Parametrized Template Expressions

Template expressions in SymbolicRegression.jl can include parametric forms - expressions with tunable constants that are optimized during the search. This can even include learn class-specific parameters that vary by category, analogous to ParametricExpressions.

In this tutorial, we'll demonstrate how to use parametric template expressions to learn a model where:

  • Some constants are shared across all data points
  • Other constants vary by class
  • The structure combines known forms (like cosine) with unknown sub-expressions
using SymbolicRegression
using Random: MersenneTwister, randn, rand
using MLJBase: machine, fit!, predict, report

The Model Structure

We'll work with a model that combines:

  • A cosine term with class-specific phase shifts
  • A polynomial term
  • Global scaling parameters

Specifically, let's say that our true model has the form:

\[y = A \cos(f(x_2) + \Delta_c) + g(x_1) - B\]

where:

  • $A$ is a global amplitude (same for all classes)
  • $\Delta_c$ is a phase shift that depends on the class label
  • $f(x_2)$ is some function of $x_2$ (in our case, just $x_2$)
  • $g(x_1)$ is some function of $x_1$ (in our case, $x_1^2$)
  • $B$ is a global offset

We'll generate synthetic data where:

  • $A = 2.0$ (amplitude)
  • $\Delta_1 = 0.1$ (phase shift for class 1)
  • $\Delta_2 = 1.5$ (phase shift for class 2)
  • $B = 2.0$ (offset)
# Set random seed for reproducibility
rng = MersenneTwister(0)

● Entries supplied
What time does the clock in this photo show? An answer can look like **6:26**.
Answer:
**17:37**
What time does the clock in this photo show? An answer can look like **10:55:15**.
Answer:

● Problems to work on
[1] Answer these from the tutorial on parametric template expressions:
(a) What value does the synthetic data use for the phase shift of class 2?
(b) In this case, what is the function g(x_1) in the true model?
(c) Which random number generator is created, and with what seed?
[2] Can you carry the tutorial on parametric template expressions forward from its final line of code?

● Results of the exercise
[1]
(a) 1.5
(b) x_1 squared ($x_1^2$)
(c) MersenneTwister, seeded with 0

[2]
# Number of data points
n = 200

# Generate random features
x1 = randn(rng, n)            # feature 1
x2 = randn(rng, n)            # feature 2
class = rand(rng, 1:2, n)     # class labels 1 or 2

# Define the true parameters
Δ_phase = [0.1, 1.5]   # phase shift for class 1 and 2
A = 2.0                # amplitude
B = 2.0                # offset

# Add some noise
eps = randn(rng, n) * 1e-5

# Generate targets using the true underlying function
y = [
    A * cos(x2[i] + Δ_phase[class[i]]) + x1[i]^2 - B
    for i in 1:n
]
y .+= eps
200-element Vector{Float64}:
 -0.5701122294617497
 -0.5997248546207727
 -3.213537760261551
 -3.7125477018459843
 -2.4548070885543494
 -1.9517096670556926
  1.1041462223217429
 -2.244653893032382
 -2.2719553386239197
 -1.2771884871477148
  ⋮
 -0.03912319768225371
 -2.942389458733852
 -0.5295870820960696
 -1.0432446686006935
 -0.2995868424235526
 -3.538898427486066
 -0.811395381747143
 -0.2146004346109726
  0.5166949494020697

Defining the Template

Now we'll use the @template_spec macro to encode this structure, which will create a TemplateExpressionSpec object.

# Define the template structure with sub-expressions f and g
template = @template_spec(
    expressions=(f, g),
    parameters=(p1=2, p2=2)
) do x1, x2, class
    return p1[1] * cos(f(x2) + p2[class]) + g(x1) - p1[2]
end
TemplateExpressionSpec{TemplateStructure{(:f, :g), (:p1, :p2), Main.var"#3#4", @NamedTuple{f::Int64, g::Int64}, @NamedTuple{p1::Int64, p2::Int64}}}(TemplateStructure{(:f, :g), (:p1, :p2), Main.var"#3#4", @NamedTuple{f::Int64, g::Int64}, @NamedTuple{p1::Int64, p2::Int64}}(Main.var"#3#4"(), (f = 1, g = 1), (p1 = 2, p2 = 2)))

Let's break down this template:

  • We declared two sub-expressions: f and g that we want to learn
    • By calling f(x2) and g(x1), the forward pass will constrain both expressions to only include a single input argument.
  • We declared two parameter vectors: p1 (length 2) and p2 (length 2)
  • The template combines these components as:
    • p1[1] is the amplitude (global parameter)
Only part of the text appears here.